Liquid Funds have recovered substantially from their fall on July 16. Remember, on July 15, the RBI took extraordinary measures to cut liquidity and that raised short term interest rates by 300 bps (3%). This caused liquid funds to fall in their NAV, as short term funds were impacted by rising yields (yields move inversely with prices).
At the time there was a fear that these funds have a major problem. However, my view has been that if you don’t need the liquidity, stick around. The NAV will recover, and it has. Here’s the NAVs of all liquid funds since then, and the return from July 15.
(Note: Mirae Asset Liquid Fund is missing, which has reported a positive return till 30 July but the NAV is not available after that)
See carefully that yields on July 15 were just 7.5% for a short term security (CP, CD or govt debt of less than 1 year to maturity). Today these yields are at 10% or whereabouts, and yet, liquid funds have kicked into profit. The funda: for short term assets, the interest accrual on a bond will quickly overshadow the price drop (which is very short due to the small duration).
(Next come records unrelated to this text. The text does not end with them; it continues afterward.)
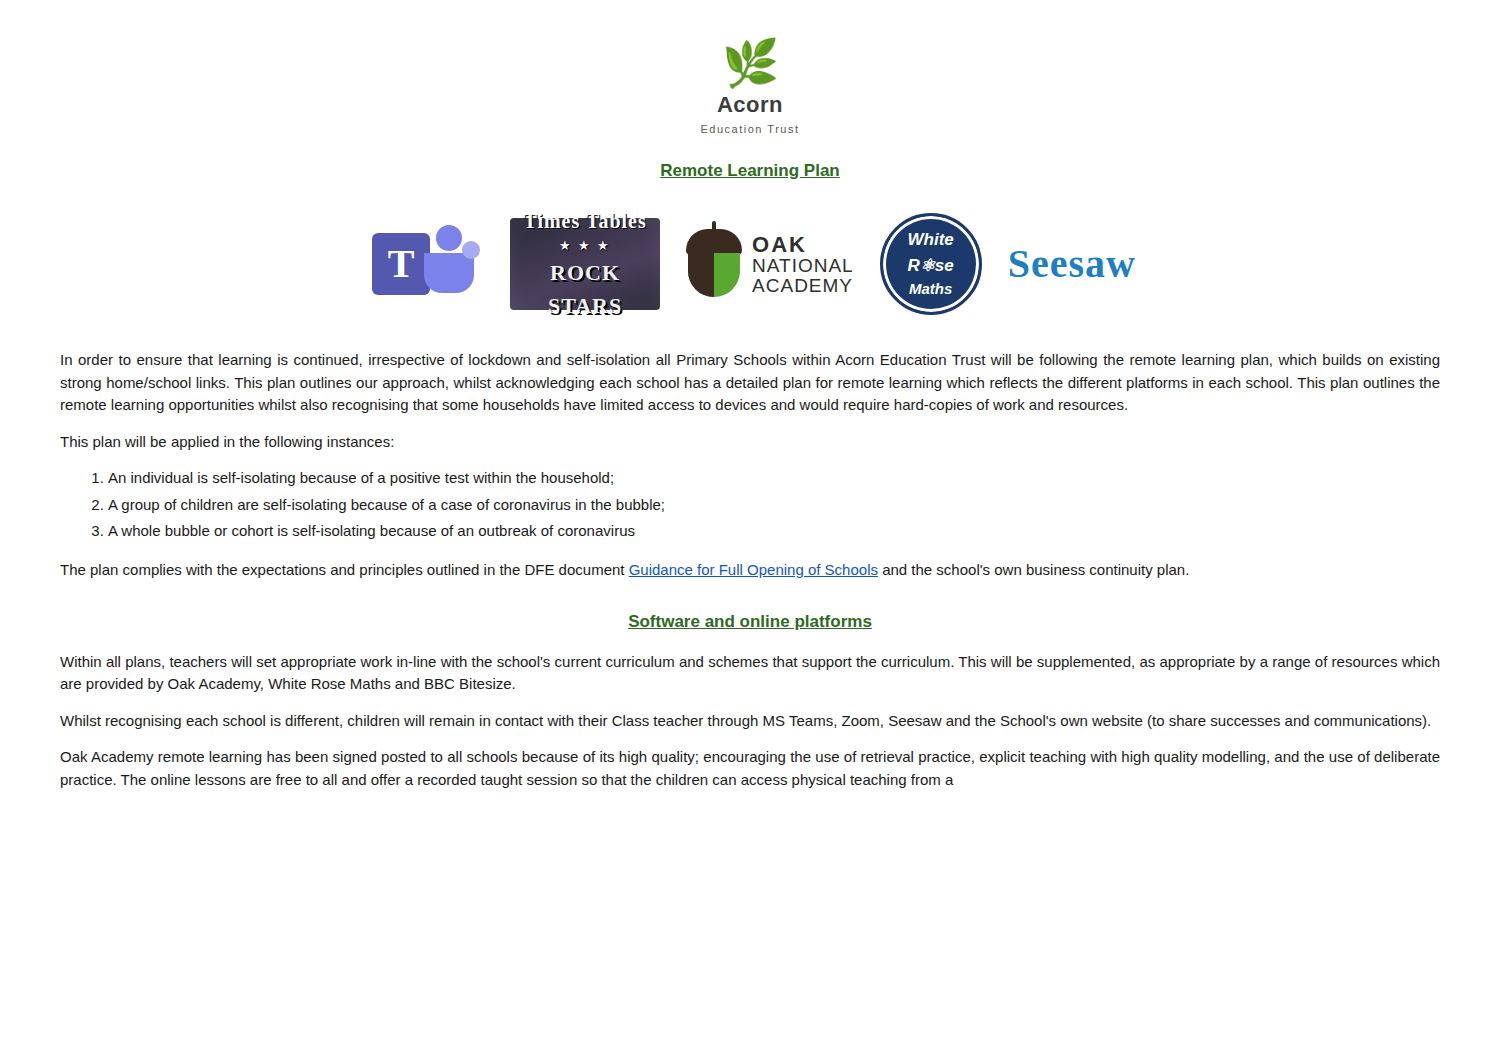🌿
Acorn
Education Trust
Remote Learning Plan
T
Times Tables
★ ★ ★
ROCK STARS
OAK
NATIONAL
ACADEMY
White
R⚛se
Maths
Seesaw
In order to ensure that learning is continued, irrespective of lockdown and self-isolation all Primary Schools within Acorn Education Trust will be following the remote learning plan, which builds on existing strong home/school links. This plan outlines our approach, whilst acknowledging each school has a detailed plan for remote learning which reflects the different platforms in each school. This plan outlines the remote learning opportunities whilst also recognising that some households have limited access to devices and would require hard-copies of work and resources.
This plan will be applied in the following instances:
An individual is self-isolating because of a positive test within the household;
A group of children are self-isolating because of a case of coronavirus in the bubble;
A whole bubble or cohort is self-isolating because of an outbreak of coronavirus
The plan complies with the expectations and principles outlined in the DFE document Guidance for Full Opening of Schools and the school's own business continuity plan.
Software and online platforms
Within all plans, teachers will set appropriate work in-line with the school's current curriculum and schemes that support the curriculum. This will be supplemented, as appropriate by a range of resources which are provided by Oak Academy, White Rose Maths and BBC Bitesize.
Whilst recognising each school is different, children will remain in contact with their Class teacher through MS Teams, Zoom, Seesaw and the School's own website (to share successes and communications).
Oak Academy remote learning has been signed posted to all schools because of its high quality; encouraging the use of retrieval practice, explicit teaching with high quality modelling, and the use of deliberate practice. The online lessons are free to all and offer a recorded taught session so that the children can access physical teaching from a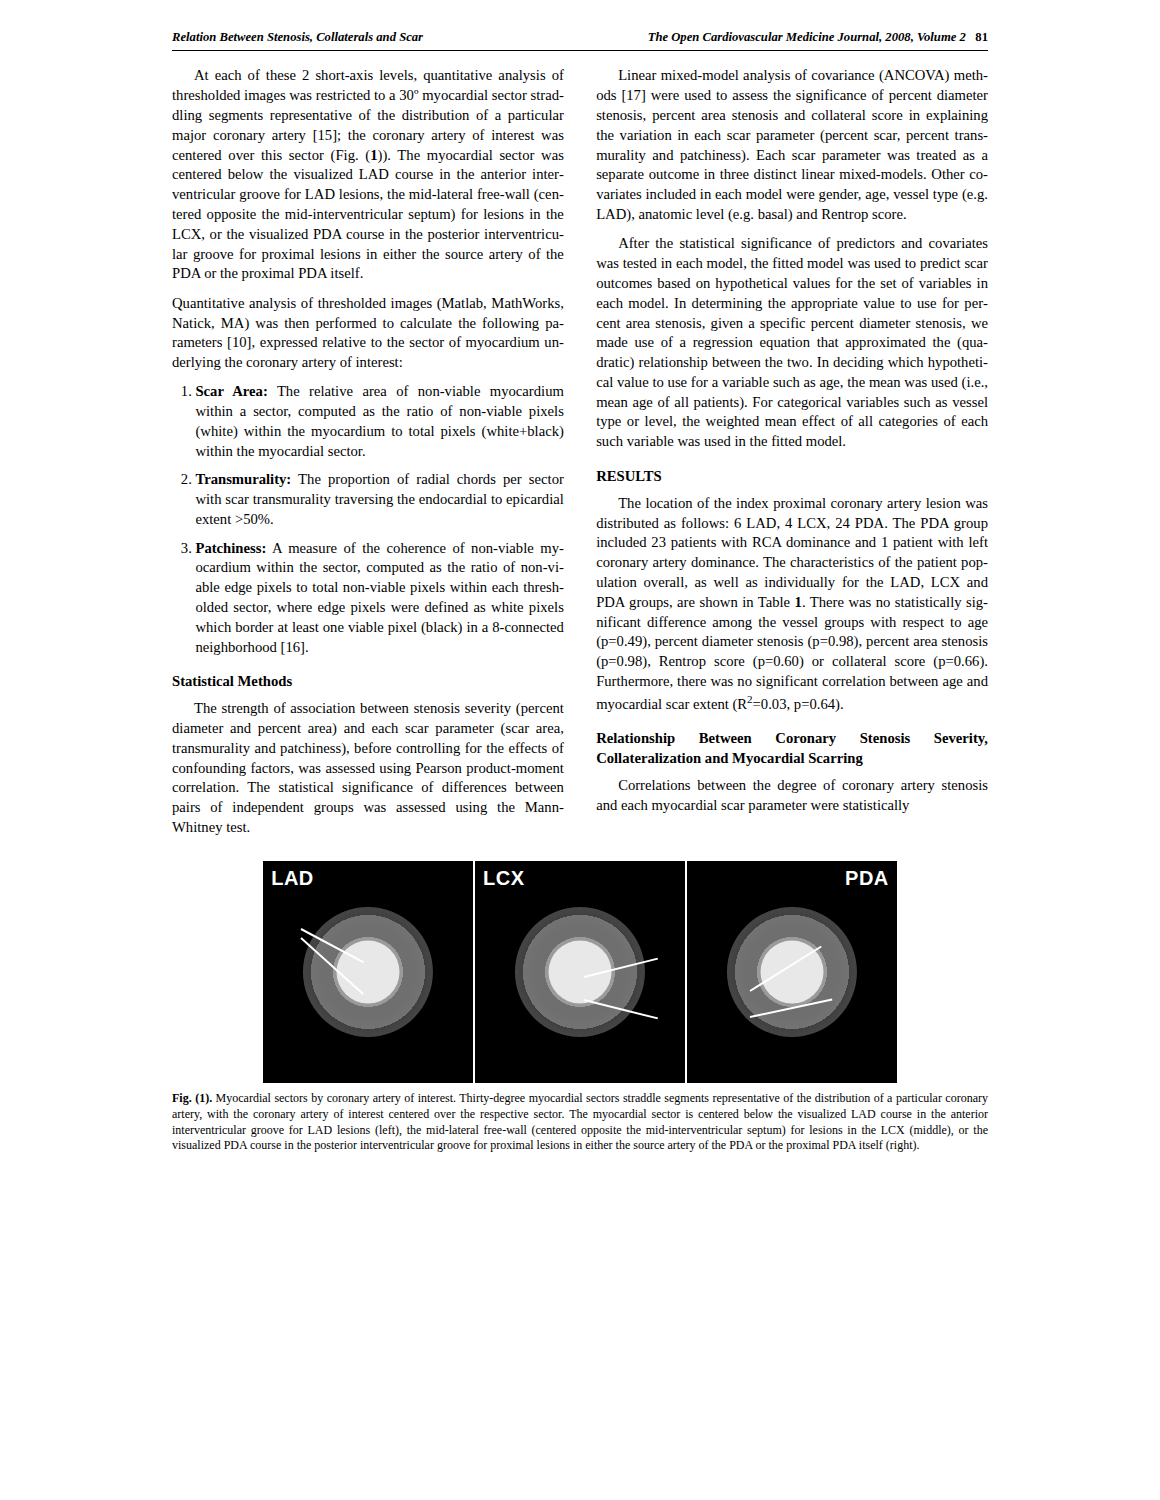Relation Between Stenosis, Collaterals and Scar The Open Cardiovascular Medicine Journal, 2008, Volume 2 81
At each of these 2 short-axis levels, quantitative analysis of thresholded images was restricted to a 30º myocardial sector straddling segments representative of the distribution of a particular major coronary artery [15]; the coronary artery of interest was centered over this sector (Fig. (1)). The myocardial sector was centered below the visualized LAD course in the anterior interventricular groove for LAD lesions, the mid-lateral free-wall (centered opposite the mid-interventricular septum) for lesions in the LCX, or the visualized PDA course in the posterior interventricular groove for proximal lesions in either the source artery of the PDA or the proximal PDA itself.
Quantitative analysis of thresholded images (Matlab, MathWorks, Natick, MA) was then performed to calculate the following parameters [10], expressed relative to the sector of myocardium underlying the coronary artery of interest:
Scar Area: The relative area of non-viable myocardium within a sector, computed as the ratio of non-viable pixels (white) within the myocardium to total pixels (white+black) within the myocardial sector.
Transmurality: The proportion of radial chords per sector with scar transmurality traversing the endocardial to epicardial extent >50%.
Patchiness: A measure of the coherence of non-viable myocardium within the sector, computed as the ratio of non-viable edge pixels to total non-viable pixels within each thresholded sector, where edge pixels were defined as white pixels which border at least one viable pixel (black) in a 8-connected neighborhood [16].
Statistical Methods
The strength of association between stenosis severity (percent diameter and percent area) and each scar parameter (scar area, transmurality and patchiness), before controlling for the effects of confounding factors, was assessed using Pearson product-moment correlation. The statistical significance of differences between pairs of independent groups was assessed using the Mann-Whitney test.
Linear mixed-model analysis of covariance (ANCOVA) methods [17] were used to assess the significance of percent diameter stenosis, percent area stenosis and collateral score in explaining the variation in each scar parameter (percent scar, percent transmurality and patchiness). Each scar parameter was treated as a separate outcome in three distinct linear mixed-models. Other covariates included in each model were gender, age, vessel type (e.g. LAD), anatomic level (e.g. basal) and Rentrop score.
After the statistical significance of predictors and covariates was tested in each model, the fitted model was used to predict scar outcomes based on hypothetical values for the set of variables in each model. In determining the appropriate value to use for percent area stenosis, given a specific percent diameter stenosis, we made use of a regression equation that approximated the (quadratic) relationship between the two. In deciding which hypothetical value to use for a variable such as age, the mean was used (i.e., mean age of all patients). For categorical variables such as vessel type or level, the weighted mean effect of all categories of each such variable was used in the fitted model.
RESULTS
The location of the index proximal coronary artery lesion was distributed as follows: 6 LAD, 4 LCX, 24 PDA. The PDA group included 23 patients with RCA dominance and 1 patient with left coronary artery dominance. The characteristics of the patient population overall, as well as individually for the LAD, LCX and PDA groups, are shown in Table 1. There was no statistically significant difference among the vessel groups with respect to age (p=0.49), percent diameter stenosis (p=0.98), percent area stenosis (p=0.98), Rentrop score (p=0.60) or collateral score (p=0.66). Furthermore, there was no significant correlation between age and myocardial scar extent (R2=0.03, p=0.64).
Relationship Between Coronary Stenosis Severity, Collateralization and Myocardial Scarring
Correlations between the degree of coronary artery stenosis and each myocardial scar parameter were statistically
LAD
LCX
PDA
Fig. (1). Myocardial sectors by coronary artery of interest. Thirty-degree myocardial sectors straddle segments representative of the distribution of a particular coronary artery, with the coronary artery of interest centered over the respective sector. The myocardial sector is centered below the visualized LAD course in the anterior interventricular groove for LAD lesions (left), the mid-lateral free-wall (centered opposite the mid-interventricular septum) for lesions in the LCX (middle), or the visualized PDA course in the posterior interventricular groove for proximal lesions in either the source artery of the PDA or the proximal PDA itself (right).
Yields won’t rise forever – they will find a top at which there will be enough buyers to keep the price steady. The question was – and I suppose, will be going forward – is the 10% the top, or will we see a higher number? This will tell you if you should buy bond funds.
Liquid funds on the other hand should only hurt if there is a potential of default, the risk of which, given the situation wit NSEL, I will not write off.